Знаю, друг мой Осман, ты тоже не выдержишь: в начале второй сцены твой выход. Обычных упражнений с тяжестями ты сегодня не проделал, и осанка у тебя не такая величественная; но ничего, продолжай, мне нравится, как ты произносишь эти слова:
… С тем и решили мы в супруги взять сестру и ныне королеву нашу, наследницу военных рубежей, со смешанными чувствами печали и радости, с улыбкой и в слезах…
Всё верно, Осман, разве мы не живем так же: со смешанными чувствами печали и радости? Театр в камере, вместо сцены — влажный пол, по которому то и дело шмыгают отвратительные крысы… С улыбкой и в слезах.
Теперь твоя очередь, Йитс: не упирайся, все равно не устоишь.
Конечно, мы оборванцы, ничтожества, но разве есть у нас с тобой что-то еще, кроме театра и Бернардье?
Ровным счетом ничего, Йитс, да и откуда чему взяться в этом холодном двадцать втором веке? Поднимись с полу, сделай несколько шагов скользящей походкой Гильденстерна и подай свою первую реплику: В согласьи с чем мы оба повергаем свою готовность к царственным стопам и ждем распоряжений…
Видишь, как улыбнулся Бернардье?
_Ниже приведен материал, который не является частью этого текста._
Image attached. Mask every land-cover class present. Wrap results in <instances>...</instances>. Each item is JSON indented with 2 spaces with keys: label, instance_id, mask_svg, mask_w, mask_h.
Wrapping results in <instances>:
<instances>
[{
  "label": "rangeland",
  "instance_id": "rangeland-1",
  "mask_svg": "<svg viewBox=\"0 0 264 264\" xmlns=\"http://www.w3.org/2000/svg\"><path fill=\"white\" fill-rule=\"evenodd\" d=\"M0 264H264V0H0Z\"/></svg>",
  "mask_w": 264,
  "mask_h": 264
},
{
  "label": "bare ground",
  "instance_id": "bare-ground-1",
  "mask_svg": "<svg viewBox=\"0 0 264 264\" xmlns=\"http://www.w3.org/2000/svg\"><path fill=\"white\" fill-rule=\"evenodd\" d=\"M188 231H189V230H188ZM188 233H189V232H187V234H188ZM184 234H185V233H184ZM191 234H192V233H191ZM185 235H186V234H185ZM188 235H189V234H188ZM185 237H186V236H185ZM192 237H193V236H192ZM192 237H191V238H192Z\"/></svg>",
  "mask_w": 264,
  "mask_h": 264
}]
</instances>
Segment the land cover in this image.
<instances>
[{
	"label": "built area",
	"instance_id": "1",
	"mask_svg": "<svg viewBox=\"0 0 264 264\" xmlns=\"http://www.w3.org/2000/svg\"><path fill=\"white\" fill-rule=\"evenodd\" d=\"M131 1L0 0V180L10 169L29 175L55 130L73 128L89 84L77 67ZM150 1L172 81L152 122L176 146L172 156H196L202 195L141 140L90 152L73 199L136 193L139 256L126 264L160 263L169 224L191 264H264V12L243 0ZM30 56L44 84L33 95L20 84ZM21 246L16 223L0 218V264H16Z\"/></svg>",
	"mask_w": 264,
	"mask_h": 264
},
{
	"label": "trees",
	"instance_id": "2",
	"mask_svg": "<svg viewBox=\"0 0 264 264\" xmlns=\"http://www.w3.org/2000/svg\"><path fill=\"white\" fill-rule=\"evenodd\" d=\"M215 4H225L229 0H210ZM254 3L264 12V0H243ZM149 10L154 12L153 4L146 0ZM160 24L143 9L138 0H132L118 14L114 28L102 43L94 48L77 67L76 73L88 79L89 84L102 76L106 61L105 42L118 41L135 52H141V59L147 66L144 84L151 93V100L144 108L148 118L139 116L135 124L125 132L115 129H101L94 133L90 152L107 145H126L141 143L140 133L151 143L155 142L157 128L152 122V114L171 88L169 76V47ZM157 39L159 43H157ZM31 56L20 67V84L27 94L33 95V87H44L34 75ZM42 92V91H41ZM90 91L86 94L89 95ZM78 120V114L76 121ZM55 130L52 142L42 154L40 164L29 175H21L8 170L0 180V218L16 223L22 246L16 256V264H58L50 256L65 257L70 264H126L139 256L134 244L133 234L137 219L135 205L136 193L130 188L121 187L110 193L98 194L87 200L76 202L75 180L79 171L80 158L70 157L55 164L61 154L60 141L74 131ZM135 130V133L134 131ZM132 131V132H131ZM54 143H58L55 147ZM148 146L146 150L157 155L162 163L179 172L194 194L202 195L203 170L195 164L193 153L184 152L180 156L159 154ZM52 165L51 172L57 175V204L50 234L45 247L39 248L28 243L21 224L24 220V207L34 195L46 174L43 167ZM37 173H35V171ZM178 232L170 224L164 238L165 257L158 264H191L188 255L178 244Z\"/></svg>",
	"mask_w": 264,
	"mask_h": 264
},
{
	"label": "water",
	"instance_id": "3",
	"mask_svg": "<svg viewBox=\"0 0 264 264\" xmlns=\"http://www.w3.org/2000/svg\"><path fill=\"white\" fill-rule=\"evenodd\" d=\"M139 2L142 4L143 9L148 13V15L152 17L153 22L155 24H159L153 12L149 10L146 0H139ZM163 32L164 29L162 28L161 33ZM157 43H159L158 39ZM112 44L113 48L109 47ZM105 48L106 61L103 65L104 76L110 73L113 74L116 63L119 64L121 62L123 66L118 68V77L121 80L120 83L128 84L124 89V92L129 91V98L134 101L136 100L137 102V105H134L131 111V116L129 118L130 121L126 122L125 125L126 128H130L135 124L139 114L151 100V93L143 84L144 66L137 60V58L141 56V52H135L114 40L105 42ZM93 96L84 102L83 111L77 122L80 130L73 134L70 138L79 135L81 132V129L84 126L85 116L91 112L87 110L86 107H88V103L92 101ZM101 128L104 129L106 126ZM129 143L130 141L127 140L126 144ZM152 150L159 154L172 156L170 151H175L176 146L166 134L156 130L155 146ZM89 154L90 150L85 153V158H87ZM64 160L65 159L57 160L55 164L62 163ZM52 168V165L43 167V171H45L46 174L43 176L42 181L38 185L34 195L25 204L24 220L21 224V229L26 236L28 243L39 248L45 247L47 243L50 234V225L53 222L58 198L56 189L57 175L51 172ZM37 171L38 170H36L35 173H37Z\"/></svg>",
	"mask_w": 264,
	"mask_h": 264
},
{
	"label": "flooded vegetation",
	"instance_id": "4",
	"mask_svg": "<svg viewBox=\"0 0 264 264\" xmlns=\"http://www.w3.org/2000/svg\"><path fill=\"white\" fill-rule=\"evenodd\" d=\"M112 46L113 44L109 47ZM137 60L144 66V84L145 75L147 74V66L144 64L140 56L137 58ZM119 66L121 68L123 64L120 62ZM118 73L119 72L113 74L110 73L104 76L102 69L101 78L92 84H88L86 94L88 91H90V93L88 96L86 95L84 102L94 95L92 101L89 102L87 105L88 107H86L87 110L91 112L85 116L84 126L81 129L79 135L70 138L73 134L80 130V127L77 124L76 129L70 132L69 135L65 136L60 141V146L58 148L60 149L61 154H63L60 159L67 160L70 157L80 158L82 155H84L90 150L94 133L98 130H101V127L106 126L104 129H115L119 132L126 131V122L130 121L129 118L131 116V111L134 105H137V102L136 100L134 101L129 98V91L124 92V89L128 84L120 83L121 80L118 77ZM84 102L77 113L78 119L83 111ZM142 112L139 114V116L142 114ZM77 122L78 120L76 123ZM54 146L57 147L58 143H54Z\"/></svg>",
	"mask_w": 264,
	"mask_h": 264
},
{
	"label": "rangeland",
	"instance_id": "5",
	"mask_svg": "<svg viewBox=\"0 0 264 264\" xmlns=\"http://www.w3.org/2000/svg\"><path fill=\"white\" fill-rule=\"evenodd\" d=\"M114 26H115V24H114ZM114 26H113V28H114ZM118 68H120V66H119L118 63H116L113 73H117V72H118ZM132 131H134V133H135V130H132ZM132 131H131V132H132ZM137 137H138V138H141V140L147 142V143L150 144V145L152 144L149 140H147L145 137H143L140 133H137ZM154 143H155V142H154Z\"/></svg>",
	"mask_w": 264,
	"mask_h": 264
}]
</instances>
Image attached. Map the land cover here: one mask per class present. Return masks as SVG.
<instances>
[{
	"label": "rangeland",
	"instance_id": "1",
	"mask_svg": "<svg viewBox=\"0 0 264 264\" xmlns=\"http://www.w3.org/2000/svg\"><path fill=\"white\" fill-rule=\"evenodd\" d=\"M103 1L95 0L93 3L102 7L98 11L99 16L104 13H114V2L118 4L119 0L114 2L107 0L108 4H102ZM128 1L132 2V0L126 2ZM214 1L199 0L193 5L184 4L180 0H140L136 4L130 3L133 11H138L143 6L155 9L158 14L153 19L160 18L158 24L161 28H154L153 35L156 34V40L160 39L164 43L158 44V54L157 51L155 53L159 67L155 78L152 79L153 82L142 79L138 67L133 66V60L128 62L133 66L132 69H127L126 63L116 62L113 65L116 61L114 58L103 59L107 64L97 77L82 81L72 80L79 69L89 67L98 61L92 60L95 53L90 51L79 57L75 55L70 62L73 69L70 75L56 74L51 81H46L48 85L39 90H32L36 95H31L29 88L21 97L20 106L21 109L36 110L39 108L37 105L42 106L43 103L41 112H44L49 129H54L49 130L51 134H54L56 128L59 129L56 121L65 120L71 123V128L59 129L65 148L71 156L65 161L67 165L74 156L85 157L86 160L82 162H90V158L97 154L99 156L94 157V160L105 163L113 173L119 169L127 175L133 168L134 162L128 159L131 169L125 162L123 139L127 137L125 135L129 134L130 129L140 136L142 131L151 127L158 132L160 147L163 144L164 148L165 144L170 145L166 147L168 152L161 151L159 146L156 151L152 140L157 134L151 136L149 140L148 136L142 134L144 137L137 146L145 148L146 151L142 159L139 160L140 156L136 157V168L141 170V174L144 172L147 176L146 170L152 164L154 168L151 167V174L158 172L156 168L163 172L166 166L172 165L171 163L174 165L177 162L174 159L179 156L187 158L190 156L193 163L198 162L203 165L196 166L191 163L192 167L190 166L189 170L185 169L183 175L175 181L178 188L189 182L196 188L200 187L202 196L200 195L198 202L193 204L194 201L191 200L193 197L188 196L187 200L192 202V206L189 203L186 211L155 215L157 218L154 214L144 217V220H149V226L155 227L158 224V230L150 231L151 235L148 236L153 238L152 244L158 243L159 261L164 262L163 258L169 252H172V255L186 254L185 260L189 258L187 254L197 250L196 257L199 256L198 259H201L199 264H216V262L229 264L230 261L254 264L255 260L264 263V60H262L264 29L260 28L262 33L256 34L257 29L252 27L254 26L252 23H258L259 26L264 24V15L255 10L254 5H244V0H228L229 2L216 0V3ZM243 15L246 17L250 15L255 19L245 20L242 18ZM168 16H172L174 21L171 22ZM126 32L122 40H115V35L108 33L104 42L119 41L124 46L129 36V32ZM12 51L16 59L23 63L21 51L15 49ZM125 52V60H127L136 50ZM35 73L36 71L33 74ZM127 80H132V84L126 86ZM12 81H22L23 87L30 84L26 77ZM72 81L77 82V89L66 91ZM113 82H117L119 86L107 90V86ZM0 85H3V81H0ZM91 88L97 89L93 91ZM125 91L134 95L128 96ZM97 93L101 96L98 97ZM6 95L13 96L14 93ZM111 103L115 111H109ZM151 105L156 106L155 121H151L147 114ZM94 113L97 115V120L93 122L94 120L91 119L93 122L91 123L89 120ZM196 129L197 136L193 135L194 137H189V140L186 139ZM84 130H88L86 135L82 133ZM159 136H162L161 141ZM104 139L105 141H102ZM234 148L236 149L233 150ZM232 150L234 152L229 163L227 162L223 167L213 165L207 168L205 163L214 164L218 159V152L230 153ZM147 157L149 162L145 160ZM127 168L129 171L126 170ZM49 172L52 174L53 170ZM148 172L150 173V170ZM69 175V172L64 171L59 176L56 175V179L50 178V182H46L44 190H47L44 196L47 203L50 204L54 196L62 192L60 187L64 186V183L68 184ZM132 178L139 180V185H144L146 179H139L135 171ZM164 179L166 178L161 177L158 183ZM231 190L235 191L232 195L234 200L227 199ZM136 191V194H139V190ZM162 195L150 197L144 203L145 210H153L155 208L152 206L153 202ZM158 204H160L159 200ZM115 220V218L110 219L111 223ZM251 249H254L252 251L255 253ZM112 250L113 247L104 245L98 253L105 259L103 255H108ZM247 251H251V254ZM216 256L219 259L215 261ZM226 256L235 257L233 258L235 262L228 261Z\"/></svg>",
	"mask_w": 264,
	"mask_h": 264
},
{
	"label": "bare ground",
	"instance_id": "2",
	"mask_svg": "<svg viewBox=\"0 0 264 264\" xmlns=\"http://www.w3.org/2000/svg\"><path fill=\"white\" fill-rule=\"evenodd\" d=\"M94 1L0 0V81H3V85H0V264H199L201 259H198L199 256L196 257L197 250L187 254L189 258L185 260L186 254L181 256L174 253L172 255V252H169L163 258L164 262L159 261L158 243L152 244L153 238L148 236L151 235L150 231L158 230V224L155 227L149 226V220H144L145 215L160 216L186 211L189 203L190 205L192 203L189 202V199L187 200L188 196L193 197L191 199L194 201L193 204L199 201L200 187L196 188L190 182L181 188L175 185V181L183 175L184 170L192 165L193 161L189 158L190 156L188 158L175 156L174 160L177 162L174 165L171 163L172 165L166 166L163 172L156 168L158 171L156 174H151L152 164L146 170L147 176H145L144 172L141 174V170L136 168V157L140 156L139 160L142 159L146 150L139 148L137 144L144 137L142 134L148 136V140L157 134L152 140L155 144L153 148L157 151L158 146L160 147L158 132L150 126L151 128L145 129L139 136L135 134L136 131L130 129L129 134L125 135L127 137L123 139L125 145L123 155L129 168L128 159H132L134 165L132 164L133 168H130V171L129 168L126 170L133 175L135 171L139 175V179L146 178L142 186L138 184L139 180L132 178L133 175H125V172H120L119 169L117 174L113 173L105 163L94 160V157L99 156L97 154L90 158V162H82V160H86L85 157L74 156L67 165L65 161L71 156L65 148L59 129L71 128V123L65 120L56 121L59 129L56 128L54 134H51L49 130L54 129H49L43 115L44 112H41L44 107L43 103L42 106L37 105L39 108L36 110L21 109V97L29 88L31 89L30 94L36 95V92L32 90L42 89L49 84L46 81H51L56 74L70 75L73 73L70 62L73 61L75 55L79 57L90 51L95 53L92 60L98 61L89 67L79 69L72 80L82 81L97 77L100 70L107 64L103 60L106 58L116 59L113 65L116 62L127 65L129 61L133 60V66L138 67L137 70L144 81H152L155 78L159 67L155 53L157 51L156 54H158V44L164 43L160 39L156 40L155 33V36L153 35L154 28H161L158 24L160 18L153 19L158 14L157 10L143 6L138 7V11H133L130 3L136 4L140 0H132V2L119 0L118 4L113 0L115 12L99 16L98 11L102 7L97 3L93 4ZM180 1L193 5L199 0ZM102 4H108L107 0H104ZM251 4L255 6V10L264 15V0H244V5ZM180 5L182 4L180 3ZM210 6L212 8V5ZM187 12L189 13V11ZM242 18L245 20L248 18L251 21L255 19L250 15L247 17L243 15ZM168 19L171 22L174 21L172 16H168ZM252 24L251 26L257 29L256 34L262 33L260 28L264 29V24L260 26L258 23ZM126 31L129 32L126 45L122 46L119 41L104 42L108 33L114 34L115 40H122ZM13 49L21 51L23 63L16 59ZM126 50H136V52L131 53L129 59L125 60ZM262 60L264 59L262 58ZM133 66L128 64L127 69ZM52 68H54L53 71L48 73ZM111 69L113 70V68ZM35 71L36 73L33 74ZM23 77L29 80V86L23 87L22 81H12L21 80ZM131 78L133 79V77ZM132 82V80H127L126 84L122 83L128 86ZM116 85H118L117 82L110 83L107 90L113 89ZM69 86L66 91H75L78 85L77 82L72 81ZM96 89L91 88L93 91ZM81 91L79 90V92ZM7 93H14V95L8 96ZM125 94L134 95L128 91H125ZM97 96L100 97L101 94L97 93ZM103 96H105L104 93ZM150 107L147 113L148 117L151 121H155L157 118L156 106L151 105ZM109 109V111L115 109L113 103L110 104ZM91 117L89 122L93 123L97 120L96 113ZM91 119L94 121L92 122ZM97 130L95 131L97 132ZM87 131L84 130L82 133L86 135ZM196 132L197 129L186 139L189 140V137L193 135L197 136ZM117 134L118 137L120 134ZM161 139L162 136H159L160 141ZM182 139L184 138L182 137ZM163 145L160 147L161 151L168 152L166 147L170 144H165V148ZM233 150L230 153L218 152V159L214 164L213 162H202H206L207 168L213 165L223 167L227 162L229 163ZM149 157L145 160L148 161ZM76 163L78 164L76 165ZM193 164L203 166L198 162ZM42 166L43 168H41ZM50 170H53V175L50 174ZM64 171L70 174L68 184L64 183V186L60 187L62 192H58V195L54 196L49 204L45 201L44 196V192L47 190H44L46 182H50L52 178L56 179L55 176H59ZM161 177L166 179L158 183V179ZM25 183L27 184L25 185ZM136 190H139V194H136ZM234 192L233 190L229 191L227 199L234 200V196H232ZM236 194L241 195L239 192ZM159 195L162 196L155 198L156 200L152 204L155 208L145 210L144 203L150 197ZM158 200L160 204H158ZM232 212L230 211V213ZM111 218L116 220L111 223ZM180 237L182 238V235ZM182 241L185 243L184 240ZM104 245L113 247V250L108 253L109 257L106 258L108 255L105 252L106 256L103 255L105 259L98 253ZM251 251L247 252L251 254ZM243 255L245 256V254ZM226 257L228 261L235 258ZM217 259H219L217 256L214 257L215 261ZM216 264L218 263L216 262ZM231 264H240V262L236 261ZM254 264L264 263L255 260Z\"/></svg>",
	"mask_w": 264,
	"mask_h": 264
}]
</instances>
Убедился, что абсолютно всё в нашей жизни связано с судьбой Гамлета?
Мы играем. Наверняка, в последний раз. Играем, прощаясь со сценой. Прощаясь с Бернардье.
Прощаясь со всем, чем были в течение десяти лет и чем никогда больше не будем. Прощайте, бесприютность, голод, унижения, нищета, холод — прощай, наше счастье.
Ну, вот, Принцесса, приближается момент, когда с уст моих слетят те страшные слова, которые мир словно нарочно не желает слышать. Именно отсюда, с нашей последней сцены, над которой витает отчаянье и торжество, с останков нашего прошлого и руин нашей надежды, я брошу эти слова в лицо оглохшей Британии.
Пусть мороз продерет по коже всех, кто это услышит.
Пусть навсегда запомнят, что я — шестисотлетний принц Датский — их обвиняю! Обвинение это летит сквозь века подобно яростному крику, оно гневно клеймит за любую несправедливость, за слезы и поруганную веру, за обманутую любовь, за мерзость, властолюбие, фанатизм, слепоту и глупость. Мои слова не дадут им спать, они будут бередить их дремлющую совесть, оскопленную честь, бесплодную мудрость — ныне и присно и во веки веков!